Still, study authors said, the core genome shared by the TB-causing STB strains and M. tuberculosis has remained largely conserved. That conservation encompasses stretches of sequence that encode most of the genes known to be crucial for the growth of a M. tuberculosis reference strain called H37Rv, both in the lab and in a mouse model.
Likewise, the STB and MTBC genomes were organized in a similar manner, the team noted, and showed extensive gene synteny.
Consistent with the high levels of diversity found in STB strains, though, investigators saw that just a fraction of protein-coding genes falling outside of the core STB-MTBC genome were shared between all five of the newly sequenced STB isolates.
Moreover, the STB isolates contained far more genetic variants than have been reported for MTBC pathogens.
Coupled with the propensity for mycobacterial pathogen genomes to shrink over the course of evolution, the researchers explained, both the levels of genetic variability in the STB strains and pseudogene patterns across the mycobacterial strains suggest that the smooth colony-forming lineage branched off earlier than that leading to MTBC strains such as M. tuberculosis.
Some sequence swapping seems to have taken place since that split.

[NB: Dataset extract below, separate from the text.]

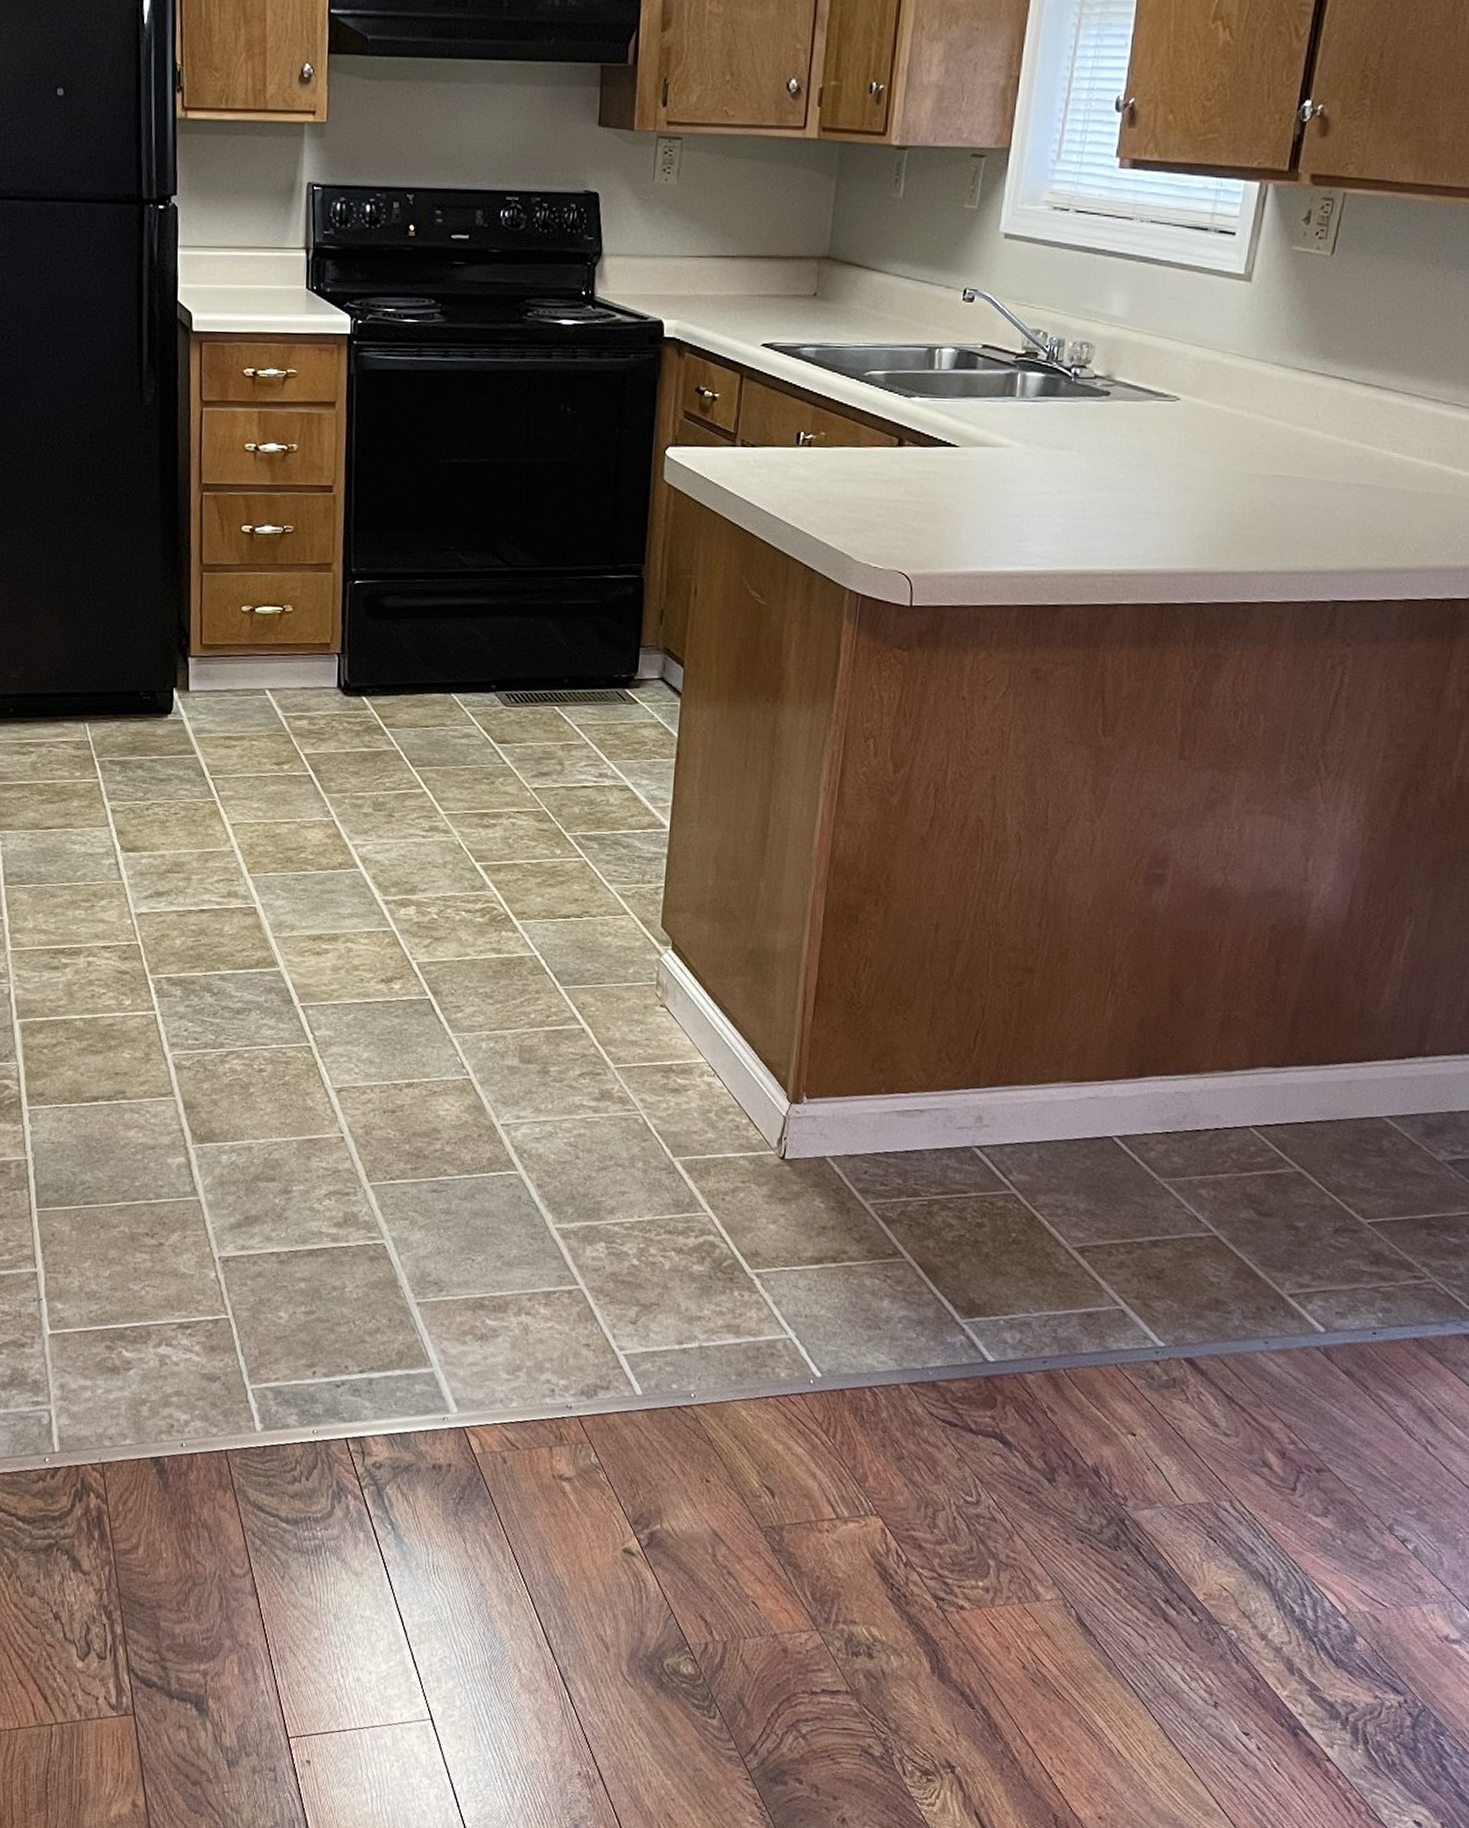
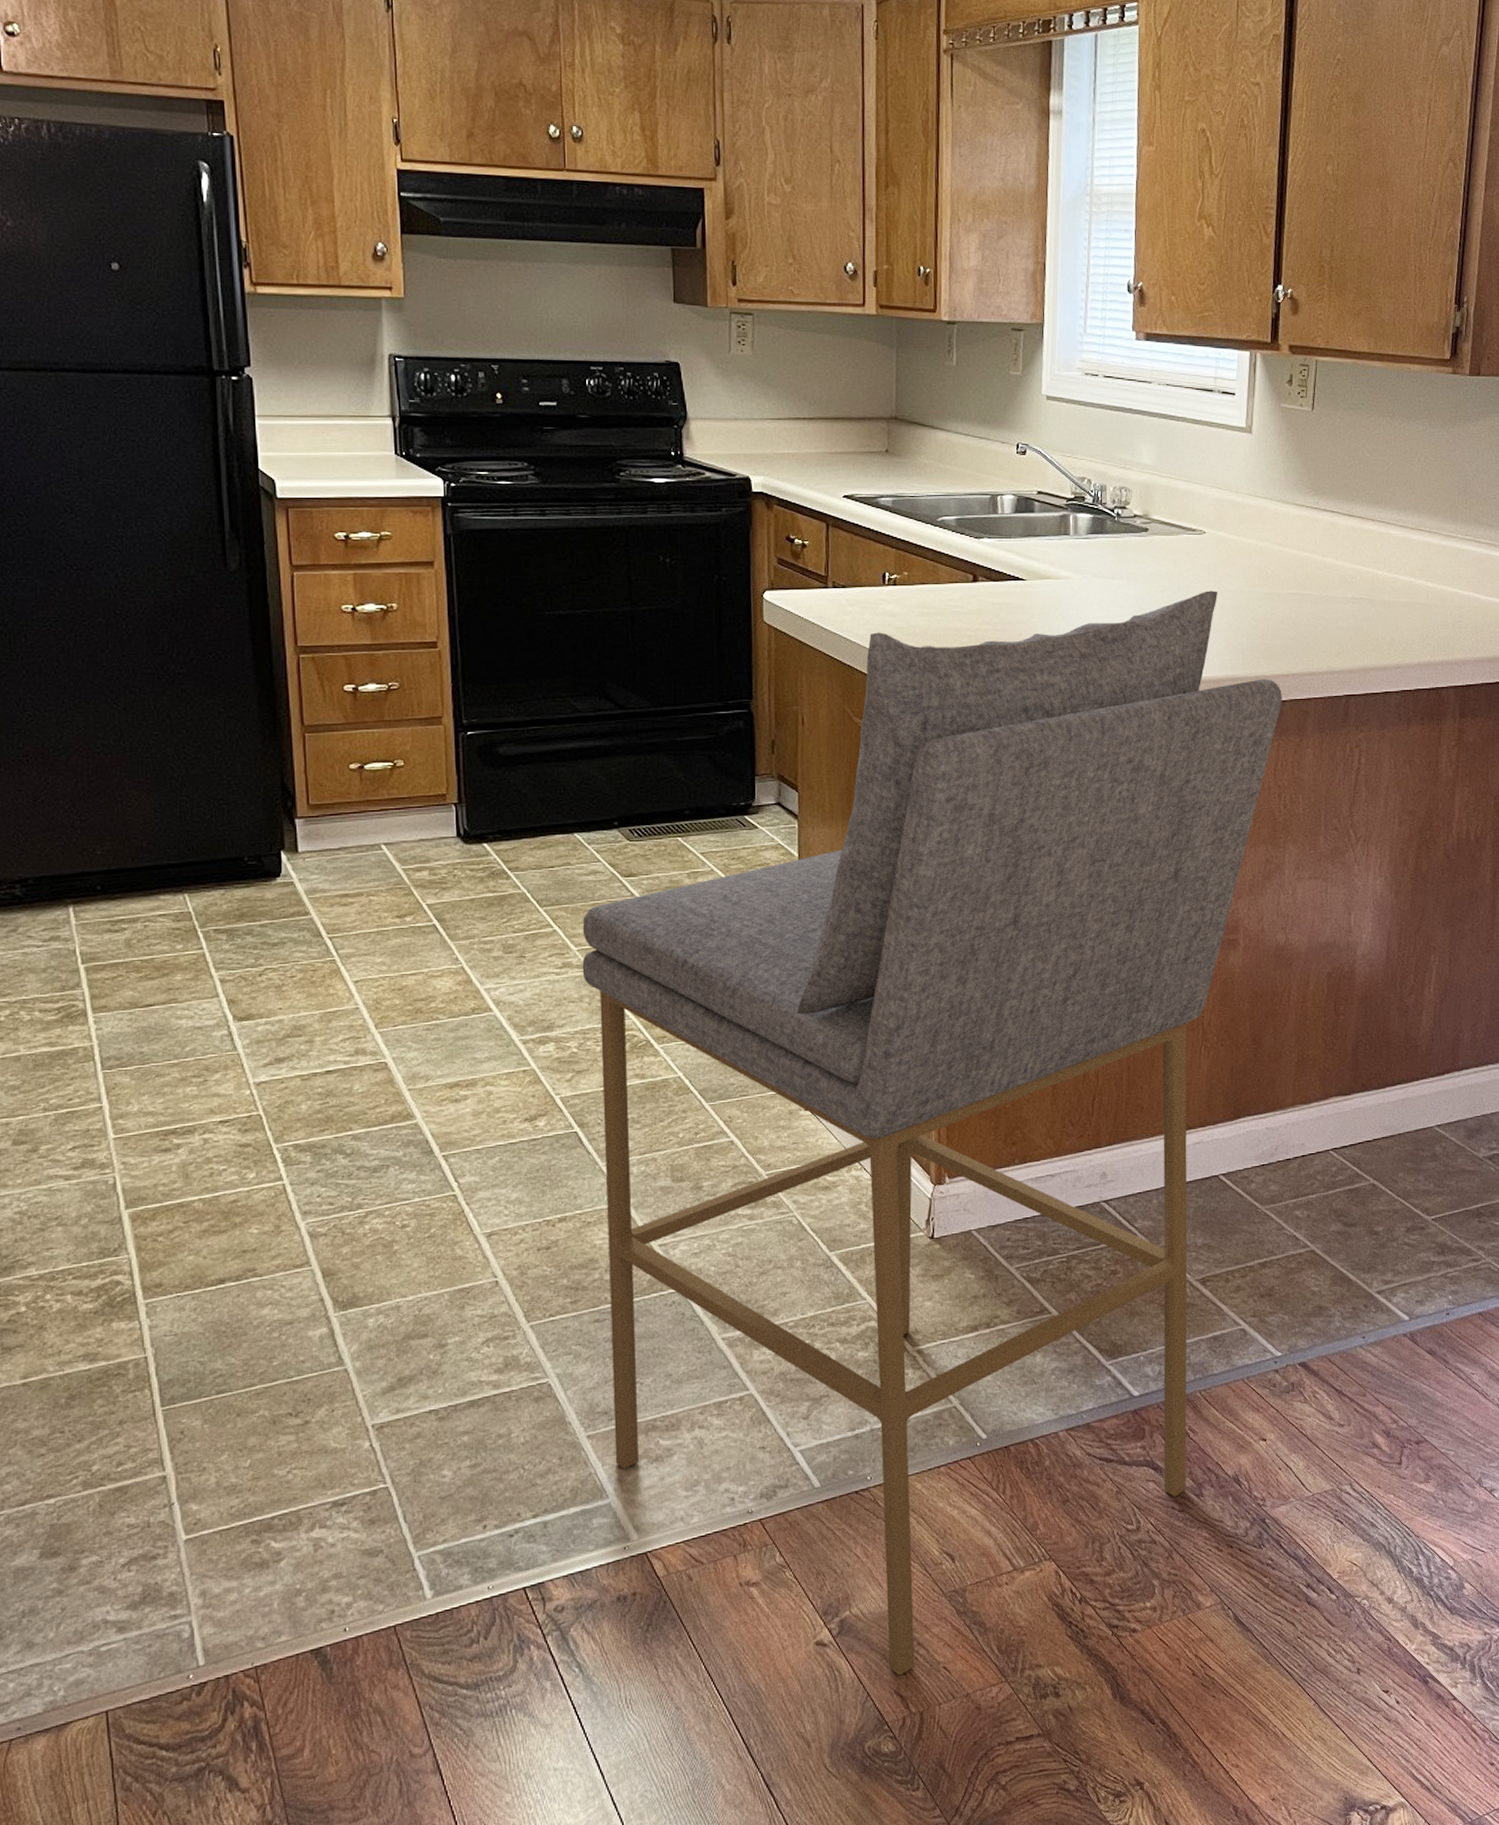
bar stool: none [441,468,1253,1601] -> present [582,590,1282,1676]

But the overall trend the team detected suggests MTBC genomes have diminished in size over the course of evolution, while taking on features that have made them more virulent and persistent than their STB-like precursors — a pattern supported by the team's experiments in mouse models infected with mycobacteria.
"With the larger pan-genome reflecting the ancestral, wider gene pool of tubercle bacilli, their lower virulence and faster growth … STB strains might thus come nearer to the as-yet-unknown missing link between the obligate pathogen M. tuberculosis and environmental mycobacteria," the study's authors concluded.